Yaşlanmayan bedenimizin ruhu nasıl bu kadar yaşlıydı peki?

Milyar yıldır dünyanın bu yaşlılığında nasıl genç hissedemedik?


Hayatımızı oyun yeri olmasına nasıl izin verdik?

Gireni çıkanı nasıl seçemedik?


Biz girenleri uslu çocuklar mı sandık?

Yaşlı ruhumuz şeker mi vermek istedi sadece...


Oysaki gördüğümüz her bebek için bir dilek dileyen bizler,

Şimdi nasıl oldu da karamsarlığın ellerindeyiz?


Bir uyanış bu kadar mı zordu peki?

Beyinlerimizin zincirlenişi bize dayattırılan kalıplardan kaçış çok mu zordu?


Biz farklılaşmaya nasıl çalışamadık?

Biz masumlara dua ederken kendi çocukluğumuza hiç mi dönmeyi istemedik?

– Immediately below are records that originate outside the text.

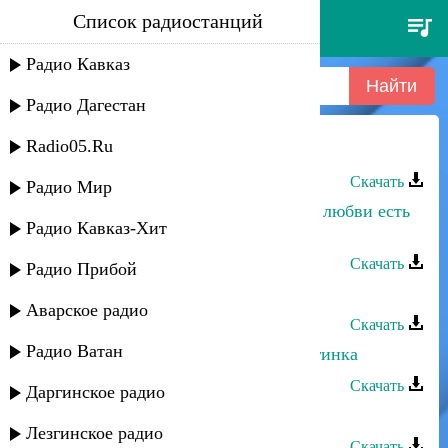
Список радиостанций
изольда - кавказ
Радио Кавказ
Радио Дагестан
Radio05.Ru
Кавказ группа - Мадина
Скачать
Радио Мир
Музыка Кавказа, Арсен Алиев - У любви есть
Радио Кавказ-Хит
тоже блеф
Скачать
Радио Прибой
Кавказ группа - Индира
Аварское радио
Скачать
Радио Ватан
Кавказ группа - Кабардинская лезгинка
Скачать
Даргинское радио
Кавказ группа - Лезгинка
Лезгинское радио
Скачать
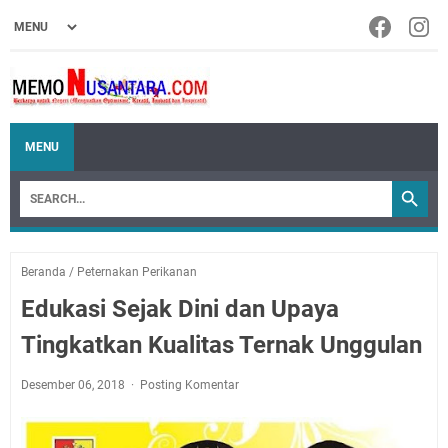
MENU
Beranda
/
Peternakan Perikanan
Edukasi Sejak Dini dan Upaya
Tingkatkan Kualitas Ternak Unggulan
Desember 06, 2018
Posting Komentar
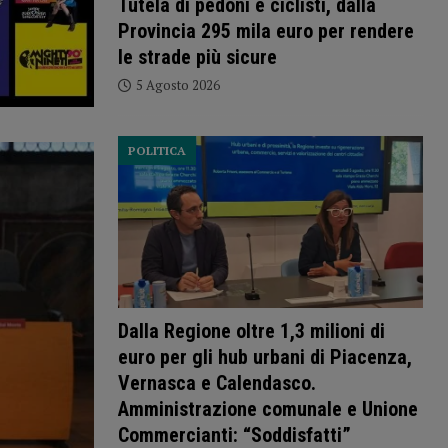
Tutela di pedoni e ciclisti, dalla
Provincia 295 mila euro per rendere
le strade più sicure
5 Agosto 2026
POLITICA
Dalla Regione oltre 1,3 milioni di
euro per gli hub urbani di Piacenza,
Vernasca e Calendasco.
Amministrazione comunale e Unione
Commercianti: “Soddisfatti”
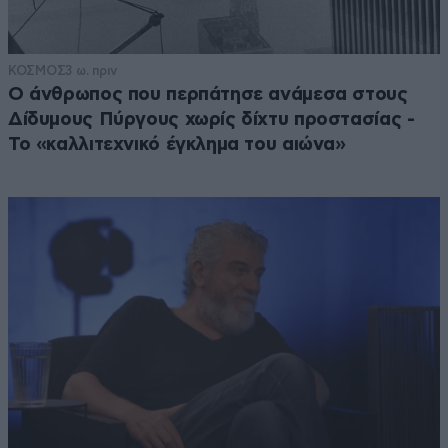
ΚΟΣΜΟΣ
3 ω. πριν
Ο άνθρωπος που περπάτησε ανάμεσα στους
Δίδυμους Πύργους χωρίς δίχτυ προστασίας -
Το «καλλιτεχνικό έγκλημα του αιώνα»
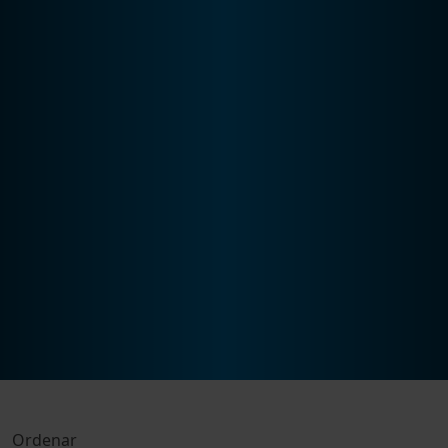
Ordenar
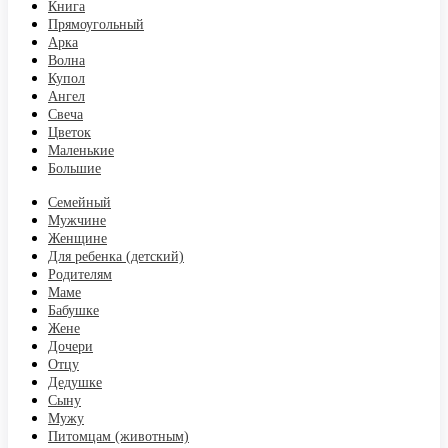
Книга
Прямоугольный
Арка
Волна
Купол
Ангел
Свеча
Цветок
Маленькие
Большие
Семейный
Мужчине
Женщине
Для ребенка (детский)
Родителям
Маме
Бабушке
Жене
Дочери
Отцу
Дедушке
Сыну
Мужу
Питомцам (животным)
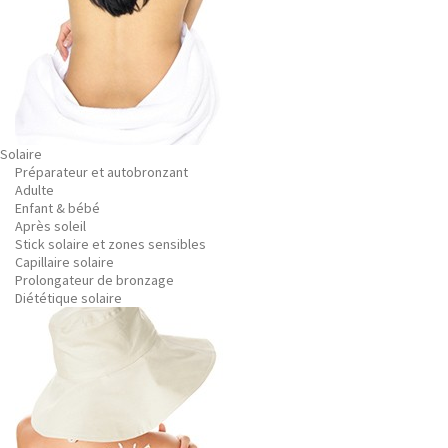
Solaire
Préparateur et autobronzant
Adulte
Enfant & bébé
Après soleil
Stick solaire et zones sensibles
Capillaire solaire
Prolongateur de bronzage
Diététique solaire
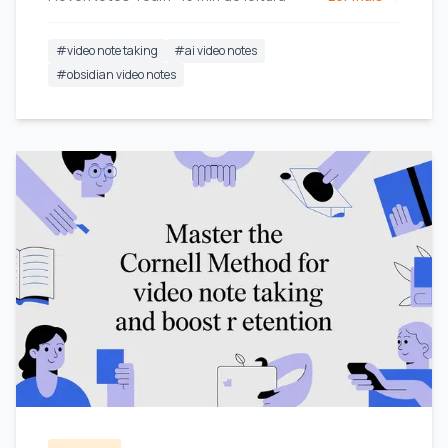
esquecer.
#
video note taking
#
ai video notes
#
obsidian video notes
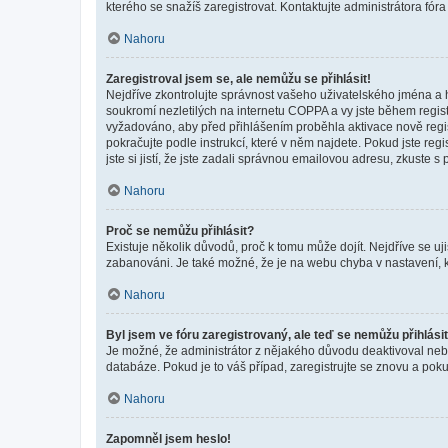
kterého se snažíš zaregistrovat. Kontaktujte administrátora fór
Nahoru
Zaregistroval jsem se, ale nemůžu se přihlásit!
Nejdříve zkontrolujte správnost vašeho uživatelského jména a 
soukromí nezletilých na internetu COPPA a vy jste během registr
vyžadováno, aby před přihlášením proběhla aktivace nově regis
pokračujte podle instrukcí, které v něm najdete. Pokud jste re
jste si jistí, že jste zadali správnou emailovou adresu, zkuste 
Nahoru
Proč se nemůžu přihlásit?
Existuje několik důvodů, proč k tomu může dojít. Nejdříve se ujis
zabanováni. Je také možné, že je na webu chyba v nastavení, k
Nahoru
Byl jsem ve fóru zaregistrovaný, ale teď se nemůžu přihlásit
Je možné, že administrátor z nějakého důvodu deaktivoval nebo 
databáze. Pokud je to váš případ, zaregistrujte se znovu a pokus
Nahoru
Zapomněl jsem heslo!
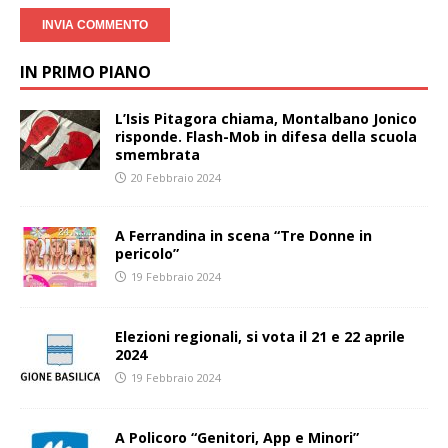
IN PRIMO PIANO
L’Isis Pitagora chiama, Montalbano Jonico
risponde. Flash-Mob in difesa della scuola
smembrata
20 Febbraio 2024
A Ferrandina in scena “Tre Donne in
pericolo”
19 Febbraio 2024
Elezioni regionali, si vota il 21 e 22 aprile
2024
19 Febbraio 2024
A Policoro “Genitori, App e Minori”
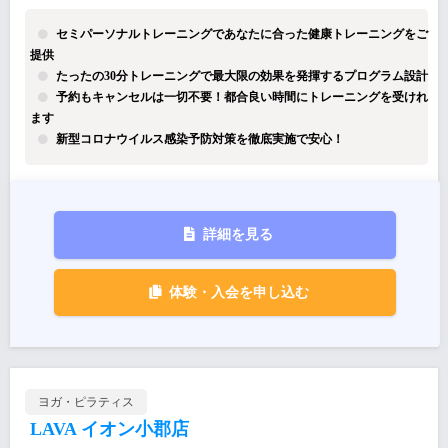
セミパーソナルトレーニングであなたに合った健康トレーニングをご
提供
たったの30分トレーニングで最大限の効果を発揮するプログラム設計
予約もキャンセルは一切不要！都合良い時間にトレーニングを受けれ
ます
新型コロナウイルス感染予防対策を徹底実施で安心！
詳細を見る
体験・入会を申し込む
ヨガ・ピラティス
LAVA イオン小郡店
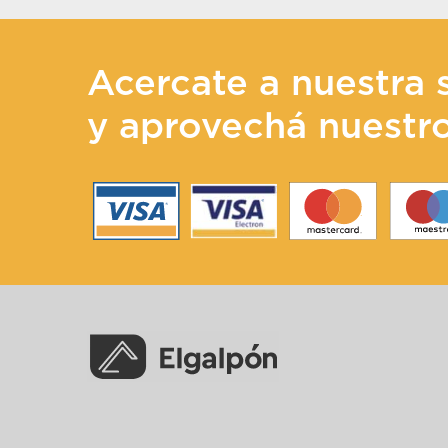
Acercate a nuestra 
y aprovechá nuestr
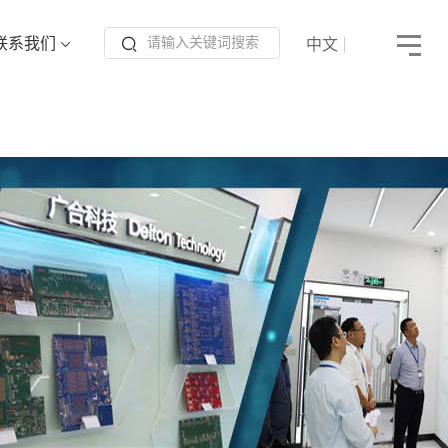
联系我们
中文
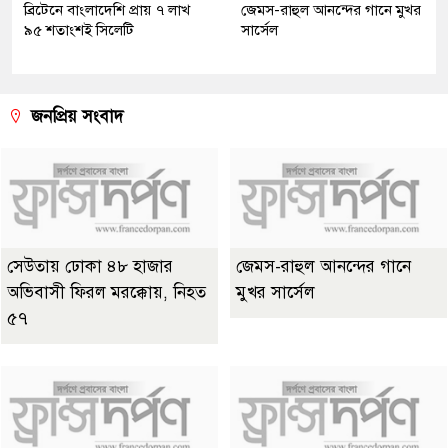
ব্রিটেনে বাংলাদেশি প্রায় ৭ লাখ
জেমস-রাহুল আনন্দের গানে মুখর
৯৫ শতাংশই সিলেটি
সার্সেল
জনপ্রিয় সংবাদ
সেউতায় ঢোকা ৪৮ হাজার
জেমস-রাহুল আনন্দের গানে
অভিবাসী ফিরল মরক্কোয়, নিহত
মুখর সার্সেল
৫৭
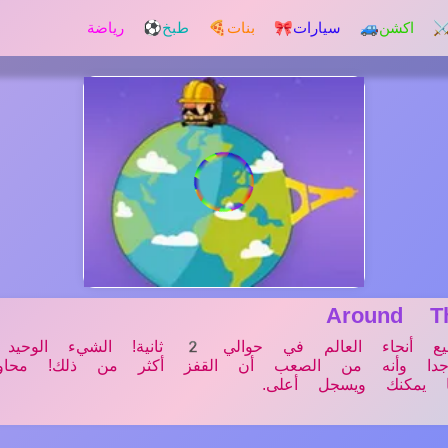
️ اكشن
🚙 سيارات
🎀 بنات
🍕 طبخ
⚽ رياضة
Around 
أنت سريع جدا, ويمكن السفر في جميع أنحاء العالم في حوالي 2 
دا وأنه من الصعب أن القفز أكثر من ذلك! محاول
 يمكنك ويسجل أعلى.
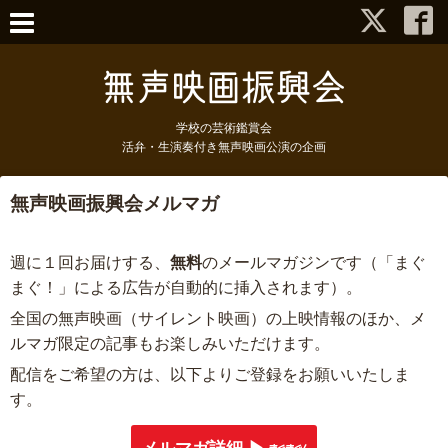
学校の芸術鑑賞会
活弁・生演奏付き無声映画公演の企画
無声映画振興会メルマガ
週に１回お届けする、
無料
のメールマガジンです
（「まぐ
まぐ！」による広告が自動的に挿入されます）。
全国の無声映画（サイレント映画）の上映情報のほか、メ
ルマガ限定の記事もお楽しみいただけます。
配信をご希望の方は、以下よりご登録をお願いいたしま
す。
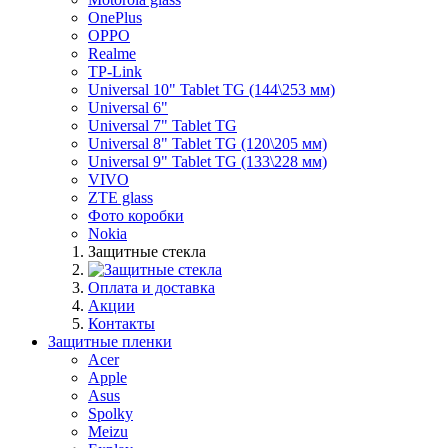
OnePlus
OPPO
Realme
TP-Link
Universal 10" Tablet TG (144\253 мм)
Universal 6"
Universal 7" Tablet TG
Universal 8" Tablet TG (120\205 мм)
Universal 9" Tablet TG (133\228 мм)
VIVO
ZTE glass
Фото коробки
Nokia
Защитные стекла
Оплата и доставка
Акции
Контакты
Защитные пленки
Acer
Apple
Asus
Spolky
Meizu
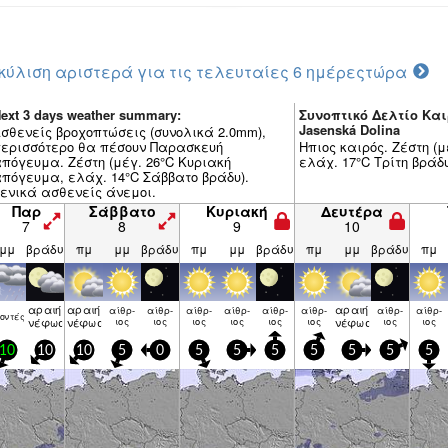
κύλιση αριστερά για τις τελευταίες 6 ημέρες
τώρα
ext 3 days weather summary:
Συνοπτικό Δελτίο Και
Jasenská Dolina
σθενείς βροχοπτώσεις (συνολικά 2.0mm),
ερισσότερο θα πέσουν Παρασκευή
Ηπιος καιρός. Ζέστη (
πόγευμα. Ζέστη (μέγ. 26°C Κυριακή
ελάχ. 17°C Τρίτη βράδ
πόγευμα, ελάχ. 14°C Σάββατο βράδυ).
ενικά ασθενείς άνεμοι.
Παρ
Σάββατο
Κυριακή
Δευτέρα
7
8
9
10
μμ
βράδυ
πμ
μμ
βράδυ
πμ
μμ
βράδυ
πμ
μμ
βράδυ
πμ
αραιή
αραιή
αραιή
αίθρ­
αίθρ­
αίθρ­
αίθρ­
αίθρ­
αίθρ­
αίθρ­
αίθρ­
ον­τές
νέφωση
νέφωση
ιος
ιος
ιος
ιος
ιος
ιος
νέφωση
ιος
ιος
10
10
10
5
0
5
5
5
5
5
5
5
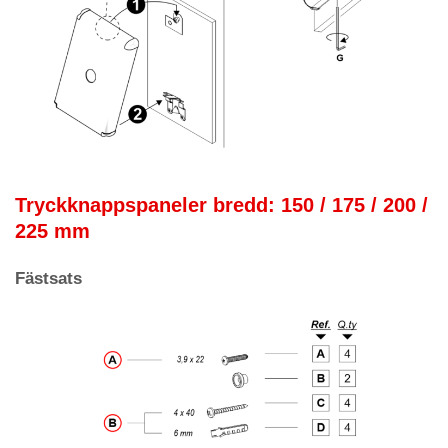
Tryckknappspaneler bredd: 150 / 175 / 200 /
225 mm
Fästsats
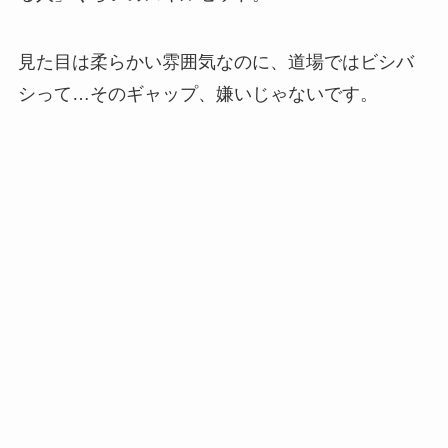
見た目は柔らかい雰囲気なのに、道場ではビシバ
シって…そのギャップ、嫌いじゃないです。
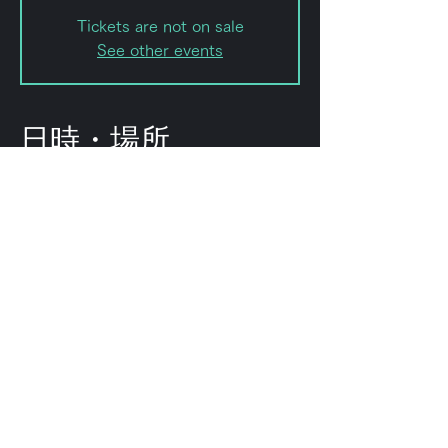
Tickets are not on sale
See other events
日時・場所
2022年3月06日 16:00
forestlimit, 日本、〒151-0072 東京
都渋谷区幡ケ谷２丁目８ 幡ヶ谷2-8-
15 幡ヶ谷KODAビルB1F 102
このイベントをシェ
ア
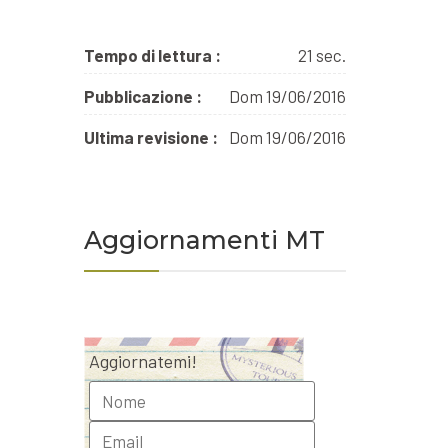
Tempo di lettura :
21 sec.
Pubblicazione :
Dom 19/06/2016
Ultima revisione :
Dom 19/06/2016
Aggiornamenti MT
Aggiornatemi!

Ya da sadece her şey için çok geç olduğunu,

Ruhumuzdaki kan kusan çocuğun çoktan öldüğünü sandık...


O bizim için çok dayandı, biz kördük.

O direndi, biz gerekçelerle kendimizi benliğimizden uzaklaştırdık.


Bu dünyada gerçekleşmeyen şeyler adına yaşamayı reddettik

Oysaki gerçekleştirmek bizim elimizdeydi.